MFA graduate student Monica Johnson found unwanted fame for showing up in Zuccotti Park last November to talk about the $88,000 in debt she accumulated during college and graduate school. She understands those who criticize her for a costly degree choice.

"At this point, I'd never say an MFA is the best degree, but there was a logical line of reasoning that led me here," Johnson says. "Both of my parents have associate degrees from a technical art school in Michigan, and both of them were able to have viable careers." She points out that not even law school is a safe bet these days. The job market is having a hard time absorbing new law graduates, and as a result, the number of students taking the LSAT has dropped by 25 percent over the past two years.

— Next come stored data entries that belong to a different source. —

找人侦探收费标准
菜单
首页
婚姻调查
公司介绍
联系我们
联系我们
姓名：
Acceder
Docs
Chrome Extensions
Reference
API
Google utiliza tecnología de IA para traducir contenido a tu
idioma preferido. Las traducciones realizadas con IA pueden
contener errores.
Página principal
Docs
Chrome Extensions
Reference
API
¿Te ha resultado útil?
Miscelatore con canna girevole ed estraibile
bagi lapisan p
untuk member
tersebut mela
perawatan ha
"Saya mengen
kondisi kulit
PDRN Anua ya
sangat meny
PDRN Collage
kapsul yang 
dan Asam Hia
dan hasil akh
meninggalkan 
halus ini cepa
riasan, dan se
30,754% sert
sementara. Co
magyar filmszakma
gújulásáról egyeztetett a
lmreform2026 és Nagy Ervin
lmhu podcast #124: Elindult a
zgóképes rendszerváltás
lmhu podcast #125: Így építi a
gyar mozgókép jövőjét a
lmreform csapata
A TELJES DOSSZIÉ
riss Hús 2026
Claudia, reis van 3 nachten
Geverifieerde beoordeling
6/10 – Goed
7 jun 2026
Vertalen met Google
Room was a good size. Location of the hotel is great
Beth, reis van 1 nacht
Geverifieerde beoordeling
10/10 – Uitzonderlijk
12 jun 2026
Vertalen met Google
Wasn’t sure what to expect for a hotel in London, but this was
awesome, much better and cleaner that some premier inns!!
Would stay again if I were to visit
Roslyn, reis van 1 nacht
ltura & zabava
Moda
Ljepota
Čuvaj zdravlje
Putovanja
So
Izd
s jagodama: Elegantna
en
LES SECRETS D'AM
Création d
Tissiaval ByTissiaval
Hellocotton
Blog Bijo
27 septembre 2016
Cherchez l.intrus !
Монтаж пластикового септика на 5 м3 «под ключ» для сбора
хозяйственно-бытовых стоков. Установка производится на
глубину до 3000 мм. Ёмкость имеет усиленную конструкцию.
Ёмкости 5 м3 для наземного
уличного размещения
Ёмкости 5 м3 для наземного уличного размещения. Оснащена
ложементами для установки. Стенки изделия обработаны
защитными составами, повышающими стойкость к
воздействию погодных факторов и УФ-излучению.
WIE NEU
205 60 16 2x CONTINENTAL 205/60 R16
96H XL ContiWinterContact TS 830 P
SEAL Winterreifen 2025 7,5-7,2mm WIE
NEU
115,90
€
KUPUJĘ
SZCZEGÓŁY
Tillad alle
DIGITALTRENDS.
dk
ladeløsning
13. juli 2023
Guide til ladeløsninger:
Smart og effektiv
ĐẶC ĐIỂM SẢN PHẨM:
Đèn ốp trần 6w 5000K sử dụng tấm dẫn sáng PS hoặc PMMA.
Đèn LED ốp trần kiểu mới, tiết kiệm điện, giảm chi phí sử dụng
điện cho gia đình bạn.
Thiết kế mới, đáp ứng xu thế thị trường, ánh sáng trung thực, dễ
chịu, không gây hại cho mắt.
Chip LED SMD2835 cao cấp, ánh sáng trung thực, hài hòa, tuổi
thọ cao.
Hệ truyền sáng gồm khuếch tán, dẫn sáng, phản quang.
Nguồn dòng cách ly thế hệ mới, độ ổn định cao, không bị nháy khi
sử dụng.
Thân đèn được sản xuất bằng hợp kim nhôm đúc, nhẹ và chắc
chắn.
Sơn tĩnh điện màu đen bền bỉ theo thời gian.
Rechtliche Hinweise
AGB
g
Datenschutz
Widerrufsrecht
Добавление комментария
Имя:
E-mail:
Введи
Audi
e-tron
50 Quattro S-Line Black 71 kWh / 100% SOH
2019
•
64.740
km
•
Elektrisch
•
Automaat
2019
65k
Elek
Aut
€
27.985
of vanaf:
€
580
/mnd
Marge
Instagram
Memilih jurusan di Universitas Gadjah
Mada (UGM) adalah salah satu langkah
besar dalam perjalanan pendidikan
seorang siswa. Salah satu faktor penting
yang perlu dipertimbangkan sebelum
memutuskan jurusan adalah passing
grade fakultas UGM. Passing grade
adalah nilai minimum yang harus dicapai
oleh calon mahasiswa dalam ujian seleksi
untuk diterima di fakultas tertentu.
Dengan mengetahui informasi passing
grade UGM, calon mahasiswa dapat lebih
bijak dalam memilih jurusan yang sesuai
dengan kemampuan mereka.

"I wasn't comfortable taking out the loans, and I kept asking people, 'Is this what you're supposed to do?' I'm not blaming anyone, but now I wish someone would have pulled me back. Everybody said, 'You just got to do it.'"

Johnson says her big mistake was starting her master's at Pratt Institute, where she borrowed more than $40,000 to cover one year's tuition, before leaving to enroll in an integrated-media art program at Hunter College. "I have a job, and I'm paying only $1,000 a class," she says. "It really is the price tag that's the problem, I think."
 
Facing the Future
The students gathered in front of St. Francis College in Brooklyn don't look like the next class of suckers, but everyone interviewed during a recent lunch hour was thinking about graduate school. Most claimed a graduate degree is now necessary to get a good job.

"Going to grad school gives you an advantage, but so many people go," says Christopher Santoro, a junior from Dyker Heights. "Grad school's become what college was 30 years ago."
Santoro has paid for his education with Stafford loans. Tuition at St. Francis is $18,100 a year, and 95 percent of students receive financial aid. "It's going to take a while to pay off all the loans," Santoro says. "Especially if I go to law school, it will be a lot, lot more. But I have to do it. I'm even contemplating going to grad school in engineering because law-school graduates are having a hard time getting jobs. My mother is the head of human resources at a bank, and she says everybody they hire is coming out of an Ivy League school.

"It's good that Obama's talking about financial aid," Santoro says, and he doesn't blame the president for taking the subsidy away from federal loans for graduate students. The student-debt crisis is another inherited mess, he says. "I'm a libertarian, but if I had to vote right now, I'd vote for Obama. I don't like anyone on the Republican side. We have no choice."